Ensinar o pulo do gato, nunca!
O Edson Girão sempre foi um excelente músico, particularmente no que se
refere à harmonia das músicas. Muito detalhista e possuidor de um
“ouvido” muito bom, conseguia aprender todos os acordes de uma música,
de qualquer estilo. Nos ensaios por vezes se tornava maçante, por ser
meticuloso demais. Podia demorar, mas só ficava satisfeito quando
executava o encadeamento harmônico perfeito da música, ou para os
leigos, o acompanhamento certinho. E nos mostrava em sua guitarra, com
muita satisfação, os acordes mais difíceis de serem percebidos e que ele
tirava “de letra”. Quando não conseguia perceber um detalhe harmônico
ele ficava visivelmente irritado, dizendo que estava “faltando alguma
coisa”. E persistia na busca da perfeição harmônica, sendo que no
momento que conseguia descobrir o tal acorde, imediatamente se
preocupava em ensiná-lo para nós, na primeira oportunidade que tivesse.
Enquanto
muitos conjuntos musicais aprendiam as músicas de maior sucesso no
momento “na marra” para logo incluí-las no repertório, mesmo que não
estivessem cem por cento corretas, o Edson chegava mesmo até a discutir
nos ensaios, no intuito de fazer prevalecer o seu ponto de vista – o de
executar as músicas com as harmonias corretas, com o qual concordo
plenamente.
Quase
sempre, de modo particular em cidades do interior do Estado, os músicos
locais compareciam aos bailes tocados pelo Big Brasa ou mesmo por outro
conjunto da capital para aprenderem “macetes”, harmonias novas,
conhecer um ou outro equipamento mais moderno, enfim, para aprender
mais.

+---+

### REQUISITOS
**a)** Responda às perguntas abaixo com base no texto sobre Edson Girão.
(i) Em que instrumento Edson Girão mostrava os acordes mais difíceis de serem percebidos?
(ii) O que ele dizia quando não conseguia perceber um detalhe harmônico?
(iii) Qual conjunto é citado nominalmente como tocando nos bailes frequentados pelos músicos locais?
**b)** Reproduza fielmente o trecho do texto sobre Edson Girão que vai de "O Edson Girão" a "oportunidade que tivesse.".

### TRECHO DOS DADOS
+---+

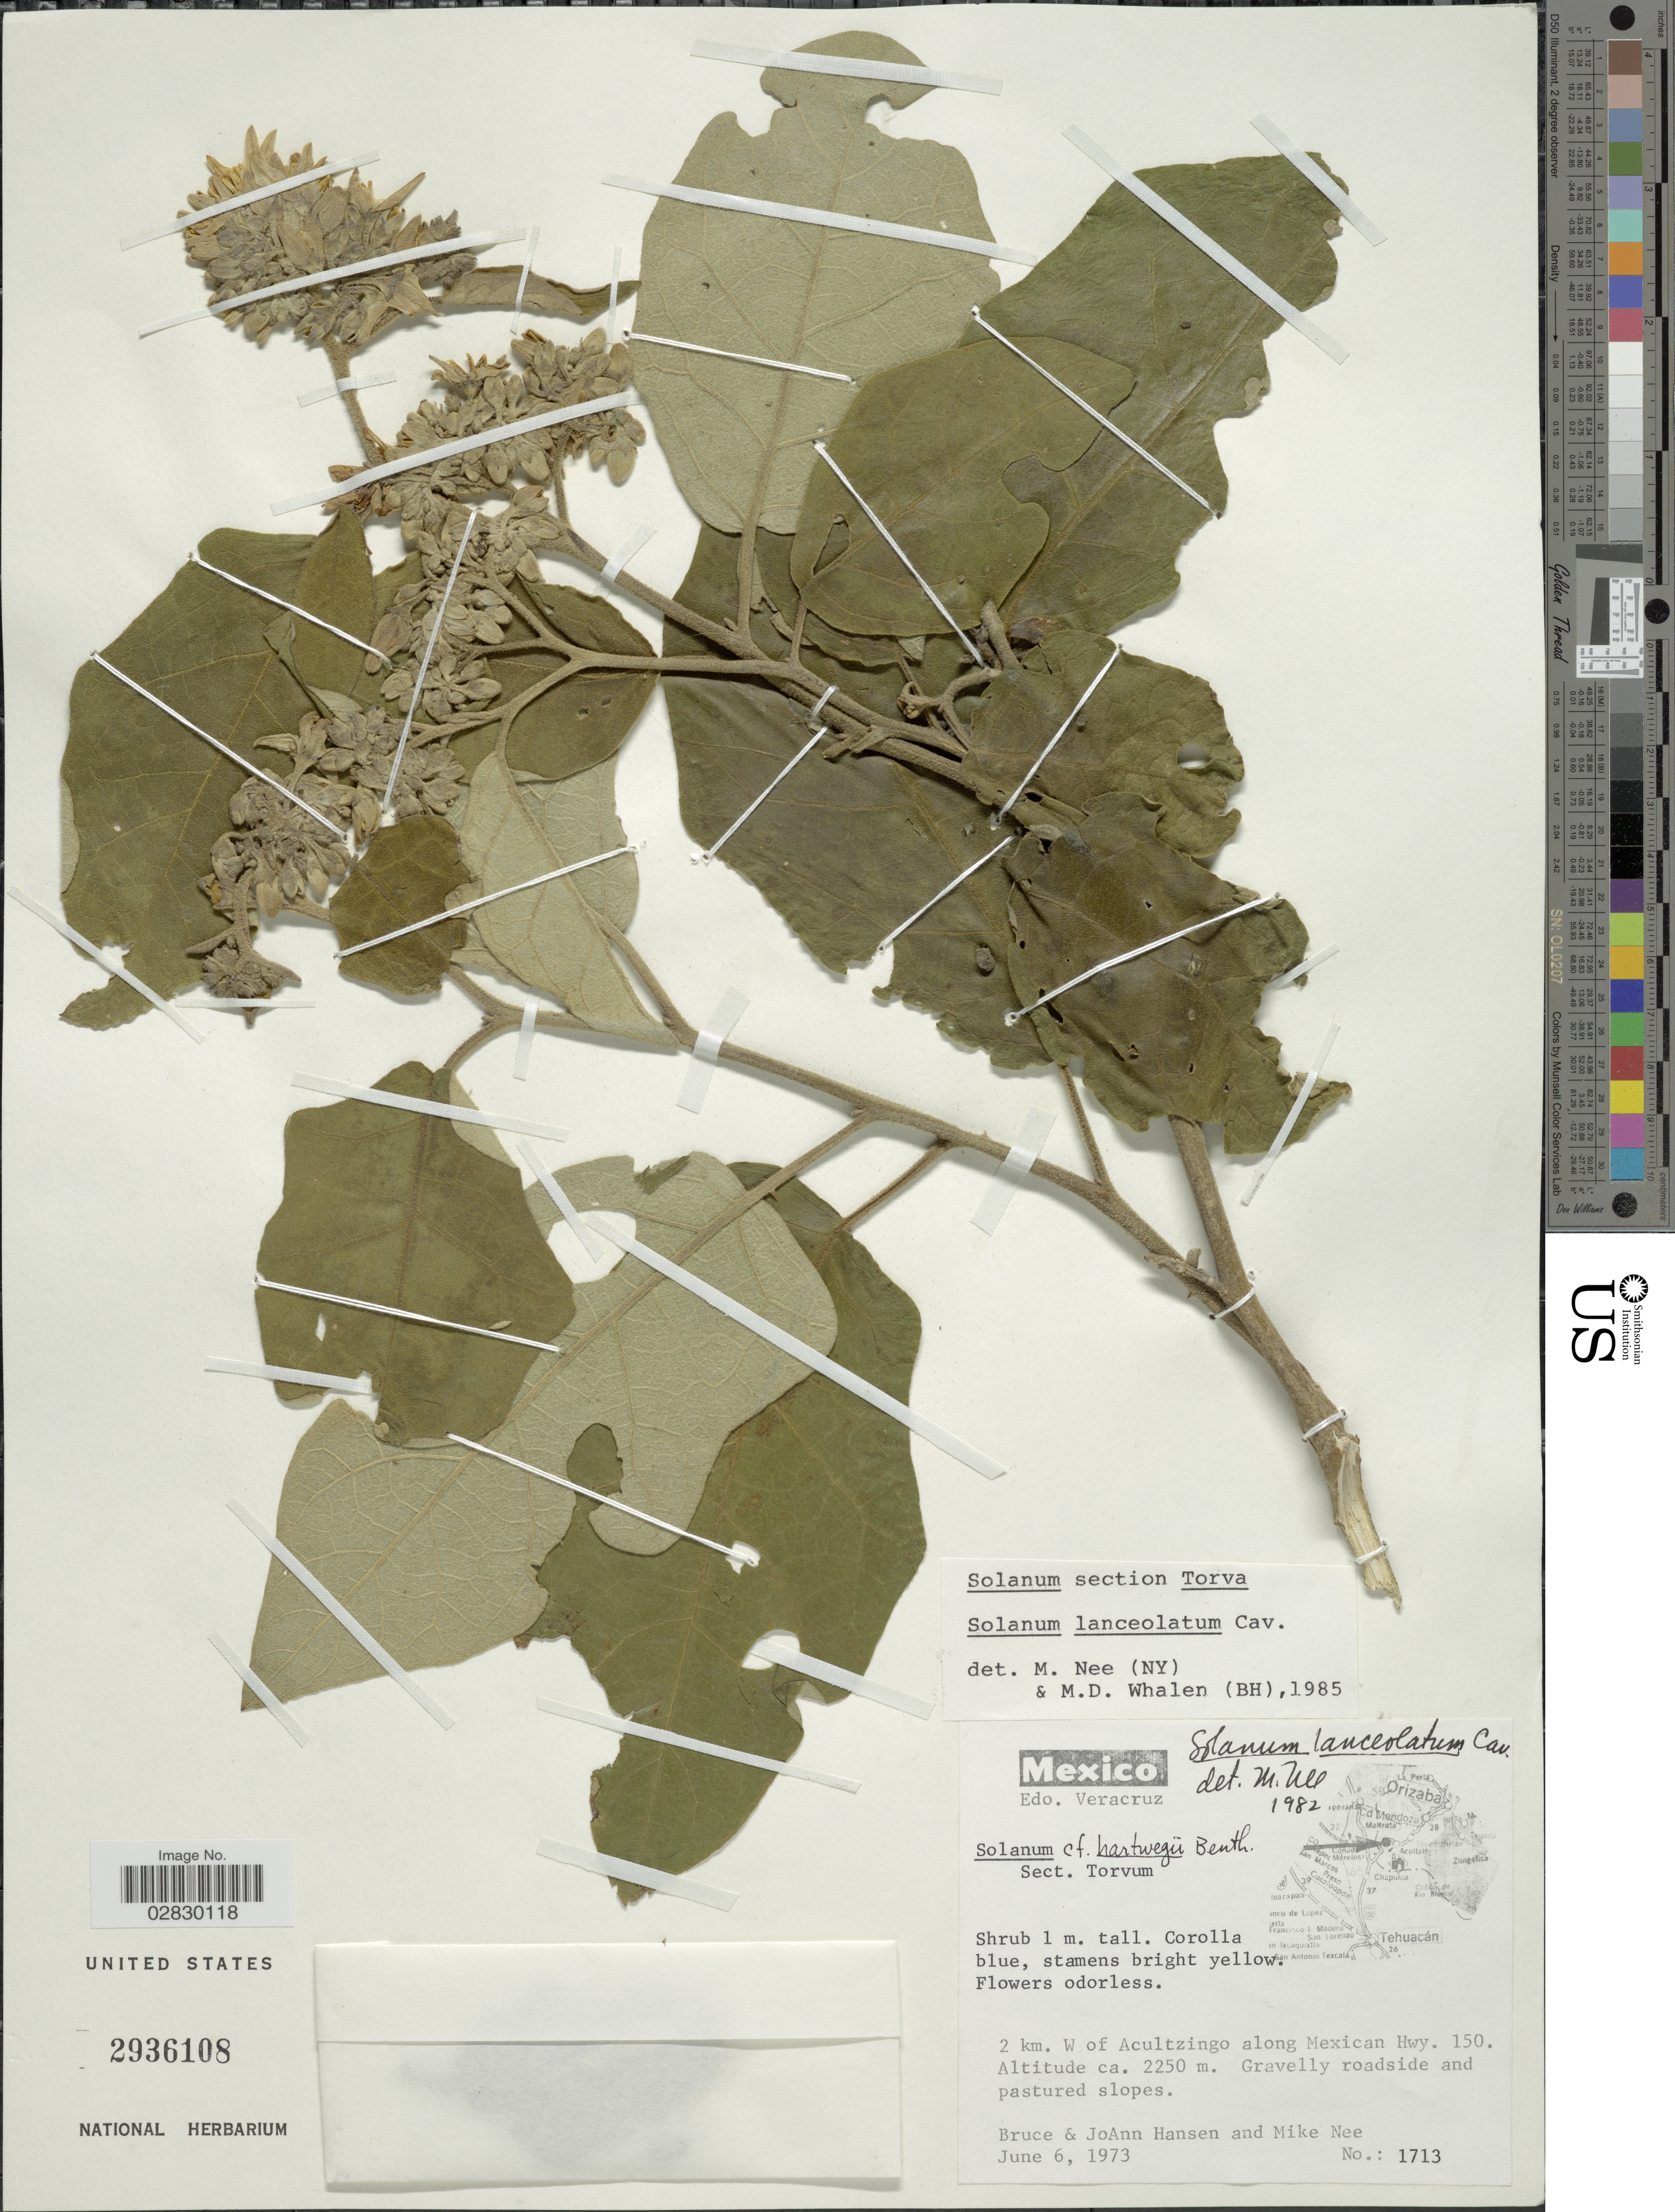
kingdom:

+---+

### RESPOSTAS ESCRITAS
**a)**
(i) Na guitarra.
(ii) Dizia que estava "faltando alguma coisa".
(iii) O Big Brasa.

**b)**
O Edson Girão sempre foi um excelente músico, particularmente no que se
refere à harmonia das músicas. Muito detalhista e possuidor de um
“ouvido” muito bom, conseguia aprender todos os acordes de uma música,
de qualquer estilo. Nos ensaios por vezes se tornava maçante, por ser
meticuloso demais. Podia demorar, mas só ficava satisfeito quando
executava o encadeamento harmônico perfeito da música, ou para os
leigos, o acompanhamento certinho. E nos mostrava em sua guitarra, com
muita satisfação, os acordes mais difíceis de serem percebidos e que ele
tirava “de letra”. Quando não conseguia perceber um detalhe harmônico
ele ficava visivelmente irritado, dizendo que estava “faltando alguma
coisa”. E persistia na busca da perfeição harmônica, sendo que no
momento que conseguia descobrir o tal acorde, imediatamente se
preocupava em ensiná-lo para nós, na primeira oportunidade que tivesse.